* **To do**
Reproduce the records below in their entirety, exactly as shown.

* **Data to use**
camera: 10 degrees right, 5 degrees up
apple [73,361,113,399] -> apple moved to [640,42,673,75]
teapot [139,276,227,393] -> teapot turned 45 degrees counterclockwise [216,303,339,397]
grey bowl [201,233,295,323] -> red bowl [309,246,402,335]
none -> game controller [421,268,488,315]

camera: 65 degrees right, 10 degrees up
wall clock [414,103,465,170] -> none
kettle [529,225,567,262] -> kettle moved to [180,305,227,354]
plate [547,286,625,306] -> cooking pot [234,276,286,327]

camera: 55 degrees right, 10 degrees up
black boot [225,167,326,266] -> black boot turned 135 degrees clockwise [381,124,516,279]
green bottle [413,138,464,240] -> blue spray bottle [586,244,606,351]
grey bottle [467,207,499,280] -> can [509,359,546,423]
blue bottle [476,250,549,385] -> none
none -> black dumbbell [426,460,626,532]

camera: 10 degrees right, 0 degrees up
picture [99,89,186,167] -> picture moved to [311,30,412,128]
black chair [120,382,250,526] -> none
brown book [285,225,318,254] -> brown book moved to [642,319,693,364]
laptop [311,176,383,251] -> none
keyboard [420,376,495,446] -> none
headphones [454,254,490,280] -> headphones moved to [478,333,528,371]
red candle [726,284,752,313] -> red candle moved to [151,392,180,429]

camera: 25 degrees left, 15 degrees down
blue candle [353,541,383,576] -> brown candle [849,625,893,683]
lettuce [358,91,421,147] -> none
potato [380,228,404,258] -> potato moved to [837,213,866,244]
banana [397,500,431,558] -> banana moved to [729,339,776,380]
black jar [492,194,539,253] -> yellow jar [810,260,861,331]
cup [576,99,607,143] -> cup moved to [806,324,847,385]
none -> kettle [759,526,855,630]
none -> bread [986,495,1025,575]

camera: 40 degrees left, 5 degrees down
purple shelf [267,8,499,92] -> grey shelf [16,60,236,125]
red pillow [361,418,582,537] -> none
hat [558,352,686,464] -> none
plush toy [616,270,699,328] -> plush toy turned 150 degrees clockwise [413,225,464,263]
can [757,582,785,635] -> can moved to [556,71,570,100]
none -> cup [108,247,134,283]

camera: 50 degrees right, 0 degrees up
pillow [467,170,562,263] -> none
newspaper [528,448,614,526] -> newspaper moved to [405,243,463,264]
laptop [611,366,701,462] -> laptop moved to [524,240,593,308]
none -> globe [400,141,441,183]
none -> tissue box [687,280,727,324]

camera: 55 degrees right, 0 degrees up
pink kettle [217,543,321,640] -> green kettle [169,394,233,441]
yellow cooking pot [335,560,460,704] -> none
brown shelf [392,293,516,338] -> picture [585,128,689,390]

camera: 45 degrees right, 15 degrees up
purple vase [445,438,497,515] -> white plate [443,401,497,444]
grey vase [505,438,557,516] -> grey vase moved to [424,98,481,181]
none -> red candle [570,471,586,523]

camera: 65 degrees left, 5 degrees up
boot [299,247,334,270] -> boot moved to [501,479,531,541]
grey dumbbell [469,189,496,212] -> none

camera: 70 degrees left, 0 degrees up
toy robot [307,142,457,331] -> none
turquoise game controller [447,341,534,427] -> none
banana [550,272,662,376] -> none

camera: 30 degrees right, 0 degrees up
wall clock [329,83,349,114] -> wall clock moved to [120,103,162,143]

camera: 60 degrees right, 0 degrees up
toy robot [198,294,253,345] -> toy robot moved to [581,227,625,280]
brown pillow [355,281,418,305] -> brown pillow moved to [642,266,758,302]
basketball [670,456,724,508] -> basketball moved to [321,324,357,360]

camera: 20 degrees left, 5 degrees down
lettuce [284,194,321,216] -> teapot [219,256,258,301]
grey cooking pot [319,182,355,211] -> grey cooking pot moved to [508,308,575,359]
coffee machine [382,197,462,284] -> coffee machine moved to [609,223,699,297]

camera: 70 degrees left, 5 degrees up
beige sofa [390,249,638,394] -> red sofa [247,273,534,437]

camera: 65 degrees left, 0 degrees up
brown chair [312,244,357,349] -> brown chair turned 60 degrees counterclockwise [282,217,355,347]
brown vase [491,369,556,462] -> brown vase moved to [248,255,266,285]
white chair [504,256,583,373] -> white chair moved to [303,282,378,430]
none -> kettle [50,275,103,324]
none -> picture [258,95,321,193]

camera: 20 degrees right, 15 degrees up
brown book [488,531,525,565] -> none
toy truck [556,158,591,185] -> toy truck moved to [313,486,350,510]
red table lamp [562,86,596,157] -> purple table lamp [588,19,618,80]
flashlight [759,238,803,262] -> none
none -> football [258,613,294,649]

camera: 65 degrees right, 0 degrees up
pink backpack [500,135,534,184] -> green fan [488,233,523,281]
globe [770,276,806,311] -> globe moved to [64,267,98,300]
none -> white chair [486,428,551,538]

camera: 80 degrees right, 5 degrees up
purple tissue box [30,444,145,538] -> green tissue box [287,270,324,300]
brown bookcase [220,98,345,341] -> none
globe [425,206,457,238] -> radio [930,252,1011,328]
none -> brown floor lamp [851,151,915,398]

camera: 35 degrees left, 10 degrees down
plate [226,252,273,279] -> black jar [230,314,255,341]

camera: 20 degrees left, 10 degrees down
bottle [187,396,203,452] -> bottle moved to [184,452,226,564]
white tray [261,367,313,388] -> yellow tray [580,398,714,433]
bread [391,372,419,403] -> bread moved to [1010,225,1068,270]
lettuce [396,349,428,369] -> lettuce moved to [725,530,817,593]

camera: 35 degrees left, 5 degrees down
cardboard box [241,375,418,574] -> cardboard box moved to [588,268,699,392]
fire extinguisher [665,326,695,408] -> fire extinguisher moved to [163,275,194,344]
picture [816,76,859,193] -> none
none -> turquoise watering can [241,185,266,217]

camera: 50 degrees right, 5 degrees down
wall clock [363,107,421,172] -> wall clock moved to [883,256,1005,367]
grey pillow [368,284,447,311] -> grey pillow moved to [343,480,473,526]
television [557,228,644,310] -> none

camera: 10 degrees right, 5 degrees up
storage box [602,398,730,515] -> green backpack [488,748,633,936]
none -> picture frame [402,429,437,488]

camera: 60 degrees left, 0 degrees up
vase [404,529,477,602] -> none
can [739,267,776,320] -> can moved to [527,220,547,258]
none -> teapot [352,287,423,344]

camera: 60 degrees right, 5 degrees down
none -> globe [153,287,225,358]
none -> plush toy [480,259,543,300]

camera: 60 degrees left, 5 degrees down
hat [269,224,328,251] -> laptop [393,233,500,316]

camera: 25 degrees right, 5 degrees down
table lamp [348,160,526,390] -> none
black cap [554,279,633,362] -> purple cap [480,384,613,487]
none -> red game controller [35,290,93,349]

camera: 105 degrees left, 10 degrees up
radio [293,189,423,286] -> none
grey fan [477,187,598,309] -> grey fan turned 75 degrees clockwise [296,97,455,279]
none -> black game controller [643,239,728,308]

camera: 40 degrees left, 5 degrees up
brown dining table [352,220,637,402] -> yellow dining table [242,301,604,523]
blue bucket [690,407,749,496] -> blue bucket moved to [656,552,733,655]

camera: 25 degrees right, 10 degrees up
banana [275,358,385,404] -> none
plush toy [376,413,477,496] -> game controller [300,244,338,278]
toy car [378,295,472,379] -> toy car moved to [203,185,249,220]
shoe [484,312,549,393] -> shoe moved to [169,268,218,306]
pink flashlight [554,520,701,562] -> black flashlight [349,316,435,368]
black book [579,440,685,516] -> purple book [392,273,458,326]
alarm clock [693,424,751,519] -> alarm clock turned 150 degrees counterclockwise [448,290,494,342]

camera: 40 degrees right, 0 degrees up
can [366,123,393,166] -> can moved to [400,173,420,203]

* **Result for this task**
camera: 10 degrees right, 5 degrees up
apple [73,361,113,399] -> apple moved to [640,42,673,75]
teapot [139,276,227,393] -> teapot turned 45 degrees counterclockwise [216,303,339,397]
grey bowl [201,233,295,323] -> red bowl [309,246,402,335]
none -> game controller [421,268,488,315]

camera: 65 degrees right, 10 degrees up
wall clock [414,103,465,170] -> none
kettle [529,225,567,262] -> kettle moved to [180,305,227,354]
plate [547,286,625,306] -> cooking pot [234,276,286,327]

camera: 55 degrees right, 10 degrees up
black boot [225,167,326,266] -> black boot turned 135 degrees clockwise [381,124,516,279]
green bottle [413,138,464,240] -> blue spray bottle [586,244,606,351]
grey bottle [467,207,499,280] -> can [509,359,546,423]
blue bottle [476,250,549,385] -> none
none -> black dumbbell [426,460,626,532]

camera: 10 degrees right, 0 degrees up
picture [99,89,186,167] -> picture moved to [311,30,412,128]
black chair [120,382,250,526] -> none
brown book [285,225,318,254] -> brown book moved to [642,319,693,364]
laptop [311,176,383,251] -> none
keyboard [420,376,495,446] -> none
headphones [454,254,490,280] -> headphones moved to [478,333,528,371]
red candle [726,284,752,313] -> red candle moved to [151,392,180,429]

camera: 25 degrees left, 15 degrees down
blue candle [353,541,383,576] -> brown candle [849,625,893,683]
lettuce [358,91,421,147] -> none
potato [380,228,404,258] -> potato moved to [837,213,866,244]
banana [397,500,431,558] -> banana moved to [729,339,776,380]
black jar [492,194,539,253] -> yellow jar [810,260,861,331]
cup [576,99,607,143] -> cup moved to [806,324,847,385]
none -> kettle [759,526,855,630]
none -> bread [986,495,1025,575]

camera: 40 degrees left, 5 degrees down
purple shelf [267,8,499,92] -> grey shelf [16,60,236,125]
red pillow [361,418,582,537] -> none
hat [558,352,686,464] -> none
plush toy [616,270,699,328] -> plush toy turned 150 degrees clockwise [413,225,464,263]
can [757,582,785,635] -> can moved to [556,71,570,100]
none -> cup [108,247,134,283]

camera: 50 degrees right, 0 degrees up
pillow [467,170,562,263] -> none
newspaper [528,448,614,526] -> newspaper moved to [405,243,463,264]
laptop [611,366,701,462] -> laptop moved to [524,240,593,308]
none -> globe [400,141,441,183]
none -> tissue box [687,280,727,324]

camera: 55 degrees right, 0 degrees up
pink kettle [217,543,321,640] -> green kettle [169,394,233,441]
yellow cooking pot [335,560,460,704] -> none
brown shelf [392,293,516,338] -> picture [585,128,689,390]

camera: 45 degrees right, 15 degrees up
purple vase [445,438,497,515] -> white plate [443,401,497,444]
grey vase [505,438,557,516] -> grey vase moved to [424,98,481,181]
none -> red candle [570,471,586,523]

camera: 65 degrees left, 5 degrees up
boot [299,247,334,270] -> boot moved to [501,479,531,541]
grey dumbbell [469,189,496,212] -> none

camera: 70 degrees left, 0 degrees up
toy robot [307,142,457,331] -> none
turquoise game controller [447,341,534,427] -> none
banana [550,272,662,376] -> none

camera: 30 degrees right, 0 degrees up
wall clock [329,83,349,114] -> wall clock moved to [120,103,162,143]

camera: 60 degrees right, 0 degrees up
toy robot [198,294,253,345] -> toy robot moved to [581,227,625,280]
brown pillow [355,281,418,305] -> brown pillow moved to [642,266,758,302]
basketball [670,456,724,508] -> basketball moved to [321,324,357,360]

camera: 20 degrees left, 5 degrees down
lettuce [284,194,321,216] -> teapot [219,256,258,301]
grey cooking pot [319,182,355,211] -> grey cooking pot moved to [508,308,575,359]
coffee machine [382,197,462,284] -> coffee machine moved to [609,223,699,297]

camera: 70 degrees left, 5 degrees up
beige sofa [390,249,638,394] -> red sofa [247,273,534,437]

camera: 65 degrees left, 0 degrees up
brown chair [312,244,357,349] -> brown chair turned 60 degrees counterclockwise [282,217,355,347]
brown vase [491,369,556,462] -> brown vase moved to [248,255,266,285]
white chair [504,256,583,373] -> white chair moved to [303,282,378,430]
none -> kettle [50,275,103,324]
none -> picture [258,95,321,193]

camera: 20 degrees right, 15 degrees up
brown book [488,531,525,565] -> none
toy truck [556,158,591,185] -> toy truck moved to [313,486,350,510]
red table lamp [562,86,596,157] -> purple table lamp [588,19,618,80]
flashlight [759,238,803,262] -> none
none -> football [258,613,294,649]

camera: 65 degrees right, 0 degrees up
pink backpack [500,135,534,184] -> green fan [488,233,523,281]
globe [770,276,806,311] -> globe moved to [64,267,98,300]
none -> white chair [486,428,551,538]

camera: 80 degrees right, 5 degrees up
purple tissue box [30,444,145,538] -> green tissue box [287,270,324,300]
brown bookcase [220,98,345,341] -> none
globe [425,206,457,238] -> radio [930,252,1011,328]
none -> brown floor lamp [851,151,915,398]

camera: 35 degrees left, 10 degrees down
plate [226,252,273,279] -> black jar [230,314,255,341]

camera: 20 degrees left, 10 degrees down
bottle [187,396,203,452] -> bottle moved to [184,452,226,564]
white tray [261,367,313,388] -> yellow tray [580,398,714,433]
bread [391,372,419,403] -> bread moved to [1010,225,1068,270]
lettuce [396,349,428,369] -> lettuce moved to [725,530,817,593]

camera: 35 degrees left, 5 degrees down
cardboard box [241,375,418,574] -> cardboard box moved to [588,268,699,392]
fire extinguisher [665,326,695,408] -> fire extinguisher moved to [163,275,194,344]
picture [816,76,859,193] -> none
none -> turquoise watering can [241,185,266,217]

camera: 50 degrees right, 5 degrees down
wall clock [363,107,421,172] -> wall clock moved to [883,256,1005,367]
grey pillow [368,284,447,311] -> grey pillow moved to [343,480,473,526]
television [557,228,644,310] -> none

camera: 10 degrees right, 5 degrees up
storage box [602,398,730,515] -> green backpack [488,748,633,936]
none -> picture frame [402,429,437,488]

camera: 60 degrees left, 0 degrees up
vase [404,529,477,602] -> none
can [739,267,776,320] -> can moved to [527,220,547,258]
none -> teapot [352,287,423,344]

camera: 60 degrees right, 5 degrees down
none -> globe [153,287,225,358]
none -> plush toy [480,259,543,300]

camera: 60 degrees left, 5 degrees down
hat [269,224,328,251] -> laptop [393,233,500,316]

camera: 25 degrees right, 5 degrees down
table lamp [348,160,526,390] -> none
black cap [554,279,633,362] -> purple cap [480,384,613,487]
none -> red game controller [35,290,93,349]

camera: 105 degrees left, 10 degrees up
radio [293,189,423,286] -> none
grey fan [477,187,598,309] -> grey fan turned 75 degrees clockwise [296,97,455,279]
none -> black game controller [643,239,728,308]

camera: 40 degrees left, 5 degrees up
brown dining table [352,220,637,402] -> yellow dining table [242,301,604,523]
blue bucket [690,407,749,496] -> blue bucket moved to [656,552,733,655]

camera: 25 degrees right, 10 degrees up
banana [275,358,385,404] -> none
plush toy [376,413,477,496] -> game controller [300,244,338,278]
toy car [378,295,472,379] -> toy car moved to [203,185,249,220]
shoe [484,312,549,393] -> shoe moved to [169,268,218,306]
pink flashlight [554,520,701,562] -> black flashlight [349,316,435,368]
black book [579,440,685,516] -> purple book [392,273,458,326]
alarm clock [693,424,751,519] -> alarm clock turned 150 degrees counterclockwise [448,290,494,342]

camera: 40 degrees right, 0 degrees up
can [366,123,393,166] -> can moved to [400,173,420,203]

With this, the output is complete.